| TASK DIRECTIONS |
Among the entries that follow, find every line with the word "data" and copy it.
━━━━━━━━━━
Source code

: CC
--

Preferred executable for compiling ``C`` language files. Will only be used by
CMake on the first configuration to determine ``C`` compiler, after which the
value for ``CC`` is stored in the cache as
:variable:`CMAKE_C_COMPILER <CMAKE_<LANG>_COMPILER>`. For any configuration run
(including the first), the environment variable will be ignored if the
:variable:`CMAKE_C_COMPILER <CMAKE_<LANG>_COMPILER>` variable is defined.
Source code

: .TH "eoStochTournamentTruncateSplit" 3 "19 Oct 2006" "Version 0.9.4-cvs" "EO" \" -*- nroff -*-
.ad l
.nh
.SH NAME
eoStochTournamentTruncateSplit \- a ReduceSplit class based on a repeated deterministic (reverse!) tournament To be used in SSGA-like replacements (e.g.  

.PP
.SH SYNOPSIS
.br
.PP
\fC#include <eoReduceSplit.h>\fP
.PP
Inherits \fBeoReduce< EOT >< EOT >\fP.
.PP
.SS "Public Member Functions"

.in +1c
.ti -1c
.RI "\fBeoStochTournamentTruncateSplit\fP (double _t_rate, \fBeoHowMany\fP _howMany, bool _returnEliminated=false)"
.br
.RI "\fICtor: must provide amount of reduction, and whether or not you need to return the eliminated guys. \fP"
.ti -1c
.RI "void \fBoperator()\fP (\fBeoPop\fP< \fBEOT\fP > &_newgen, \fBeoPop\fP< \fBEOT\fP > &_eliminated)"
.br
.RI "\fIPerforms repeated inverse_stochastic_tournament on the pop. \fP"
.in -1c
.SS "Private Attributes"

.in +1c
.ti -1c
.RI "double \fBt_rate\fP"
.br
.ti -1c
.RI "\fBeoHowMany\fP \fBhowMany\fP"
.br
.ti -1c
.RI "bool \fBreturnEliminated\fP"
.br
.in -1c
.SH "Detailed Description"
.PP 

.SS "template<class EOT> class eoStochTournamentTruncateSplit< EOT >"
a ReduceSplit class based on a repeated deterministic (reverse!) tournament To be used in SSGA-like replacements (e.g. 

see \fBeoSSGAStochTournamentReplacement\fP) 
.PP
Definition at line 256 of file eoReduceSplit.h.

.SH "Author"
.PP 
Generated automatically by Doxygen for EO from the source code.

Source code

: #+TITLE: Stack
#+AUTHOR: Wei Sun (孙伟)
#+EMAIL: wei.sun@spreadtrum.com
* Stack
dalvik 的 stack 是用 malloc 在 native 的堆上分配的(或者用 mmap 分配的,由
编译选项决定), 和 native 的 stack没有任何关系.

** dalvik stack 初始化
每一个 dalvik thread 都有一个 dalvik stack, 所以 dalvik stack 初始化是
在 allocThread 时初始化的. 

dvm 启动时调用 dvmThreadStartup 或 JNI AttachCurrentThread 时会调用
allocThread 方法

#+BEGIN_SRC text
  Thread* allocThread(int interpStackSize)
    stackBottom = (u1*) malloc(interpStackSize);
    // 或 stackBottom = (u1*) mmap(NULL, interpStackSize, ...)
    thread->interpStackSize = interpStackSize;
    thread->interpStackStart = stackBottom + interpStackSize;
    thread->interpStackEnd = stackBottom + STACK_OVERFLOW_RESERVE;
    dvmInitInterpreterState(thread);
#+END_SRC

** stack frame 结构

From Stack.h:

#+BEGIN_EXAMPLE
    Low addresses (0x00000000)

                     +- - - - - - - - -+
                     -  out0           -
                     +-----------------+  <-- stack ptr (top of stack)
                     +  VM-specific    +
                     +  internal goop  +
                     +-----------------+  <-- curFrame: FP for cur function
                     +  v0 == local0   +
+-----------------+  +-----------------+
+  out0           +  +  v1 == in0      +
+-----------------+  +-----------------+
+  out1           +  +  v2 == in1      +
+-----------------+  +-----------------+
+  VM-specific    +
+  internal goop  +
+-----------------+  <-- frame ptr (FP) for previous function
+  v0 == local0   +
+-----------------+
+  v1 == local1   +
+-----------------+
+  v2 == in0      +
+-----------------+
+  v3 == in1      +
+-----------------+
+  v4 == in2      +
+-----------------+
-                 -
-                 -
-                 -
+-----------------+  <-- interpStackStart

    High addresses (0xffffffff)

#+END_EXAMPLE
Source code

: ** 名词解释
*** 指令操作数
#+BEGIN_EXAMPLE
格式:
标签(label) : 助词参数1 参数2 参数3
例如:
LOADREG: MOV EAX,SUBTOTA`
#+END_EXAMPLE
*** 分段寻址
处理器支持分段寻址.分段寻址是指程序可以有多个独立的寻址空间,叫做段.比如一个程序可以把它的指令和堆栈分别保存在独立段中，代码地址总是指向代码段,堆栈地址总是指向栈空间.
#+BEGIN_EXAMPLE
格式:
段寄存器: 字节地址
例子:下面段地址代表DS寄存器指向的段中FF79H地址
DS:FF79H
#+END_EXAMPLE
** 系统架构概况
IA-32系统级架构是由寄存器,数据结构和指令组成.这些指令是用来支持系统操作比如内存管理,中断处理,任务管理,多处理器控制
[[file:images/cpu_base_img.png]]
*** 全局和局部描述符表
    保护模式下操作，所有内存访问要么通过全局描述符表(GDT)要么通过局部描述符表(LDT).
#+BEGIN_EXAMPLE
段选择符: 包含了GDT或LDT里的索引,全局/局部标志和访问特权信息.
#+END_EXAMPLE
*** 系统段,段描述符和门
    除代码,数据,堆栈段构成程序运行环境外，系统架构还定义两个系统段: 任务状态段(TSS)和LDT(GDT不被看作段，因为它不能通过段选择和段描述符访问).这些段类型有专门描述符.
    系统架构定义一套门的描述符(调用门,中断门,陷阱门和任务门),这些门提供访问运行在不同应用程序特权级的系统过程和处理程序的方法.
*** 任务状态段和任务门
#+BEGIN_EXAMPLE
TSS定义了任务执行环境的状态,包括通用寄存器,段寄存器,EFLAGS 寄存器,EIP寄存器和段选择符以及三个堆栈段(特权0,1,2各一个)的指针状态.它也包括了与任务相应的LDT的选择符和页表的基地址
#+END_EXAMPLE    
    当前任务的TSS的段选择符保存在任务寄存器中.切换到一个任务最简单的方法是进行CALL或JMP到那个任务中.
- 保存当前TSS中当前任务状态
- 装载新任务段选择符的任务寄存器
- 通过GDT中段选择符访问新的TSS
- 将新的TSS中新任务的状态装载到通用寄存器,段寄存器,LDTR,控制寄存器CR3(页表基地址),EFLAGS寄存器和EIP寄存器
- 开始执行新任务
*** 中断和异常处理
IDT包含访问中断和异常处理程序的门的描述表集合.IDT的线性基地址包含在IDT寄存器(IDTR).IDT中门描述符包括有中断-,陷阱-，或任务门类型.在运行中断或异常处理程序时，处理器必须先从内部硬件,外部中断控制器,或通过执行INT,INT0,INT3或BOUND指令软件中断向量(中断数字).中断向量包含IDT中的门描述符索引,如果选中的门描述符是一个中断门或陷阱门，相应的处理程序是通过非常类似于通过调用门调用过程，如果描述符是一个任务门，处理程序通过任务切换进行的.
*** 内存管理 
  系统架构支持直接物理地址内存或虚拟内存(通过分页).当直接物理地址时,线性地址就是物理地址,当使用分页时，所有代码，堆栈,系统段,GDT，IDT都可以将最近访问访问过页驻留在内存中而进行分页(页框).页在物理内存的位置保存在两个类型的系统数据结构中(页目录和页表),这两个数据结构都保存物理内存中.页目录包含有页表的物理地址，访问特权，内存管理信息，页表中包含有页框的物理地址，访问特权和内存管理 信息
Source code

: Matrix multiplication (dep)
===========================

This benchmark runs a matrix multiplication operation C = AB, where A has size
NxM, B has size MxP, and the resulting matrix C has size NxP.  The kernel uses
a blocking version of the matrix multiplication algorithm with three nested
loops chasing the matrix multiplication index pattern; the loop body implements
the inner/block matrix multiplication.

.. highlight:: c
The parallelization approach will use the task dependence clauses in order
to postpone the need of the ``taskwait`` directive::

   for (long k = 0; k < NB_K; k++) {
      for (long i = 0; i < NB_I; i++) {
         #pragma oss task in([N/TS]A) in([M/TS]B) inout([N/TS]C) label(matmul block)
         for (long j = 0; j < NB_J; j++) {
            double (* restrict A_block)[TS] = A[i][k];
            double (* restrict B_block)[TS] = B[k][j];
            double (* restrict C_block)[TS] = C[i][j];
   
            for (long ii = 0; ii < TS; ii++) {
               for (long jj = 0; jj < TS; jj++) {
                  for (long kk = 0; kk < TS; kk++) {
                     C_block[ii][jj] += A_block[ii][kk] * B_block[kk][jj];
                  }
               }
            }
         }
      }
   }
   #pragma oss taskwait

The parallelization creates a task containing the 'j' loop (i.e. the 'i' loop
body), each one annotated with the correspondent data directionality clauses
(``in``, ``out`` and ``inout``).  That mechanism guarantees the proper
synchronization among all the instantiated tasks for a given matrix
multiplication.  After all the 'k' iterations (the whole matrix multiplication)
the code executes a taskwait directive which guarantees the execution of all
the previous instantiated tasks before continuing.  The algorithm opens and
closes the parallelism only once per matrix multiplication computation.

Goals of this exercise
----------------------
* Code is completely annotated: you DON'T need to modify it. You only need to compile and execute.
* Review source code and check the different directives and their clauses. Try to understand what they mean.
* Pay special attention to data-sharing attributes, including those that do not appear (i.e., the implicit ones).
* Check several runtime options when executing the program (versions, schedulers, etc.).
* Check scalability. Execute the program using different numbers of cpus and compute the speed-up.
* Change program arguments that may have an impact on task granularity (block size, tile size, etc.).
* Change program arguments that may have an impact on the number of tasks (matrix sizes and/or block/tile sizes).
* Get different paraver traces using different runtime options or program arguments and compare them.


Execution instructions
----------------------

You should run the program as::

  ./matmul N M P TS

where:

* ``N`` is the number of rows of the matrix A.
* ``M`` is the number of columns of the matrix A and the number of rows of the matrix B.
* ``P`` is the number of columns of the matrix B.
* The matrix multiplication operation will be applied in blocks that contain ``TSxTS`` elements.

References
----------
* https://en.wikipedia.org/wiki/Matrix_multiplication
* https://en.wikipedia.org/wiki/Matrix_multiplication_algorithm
━━━━━━━━━━
| SOLUTION FOR THIS PROBLEM |
body), each one annotated with the correspondent data directionality clauses
* Pay special attention to data-sharing attributes, including those that do not appear (i.e., the implicit ones).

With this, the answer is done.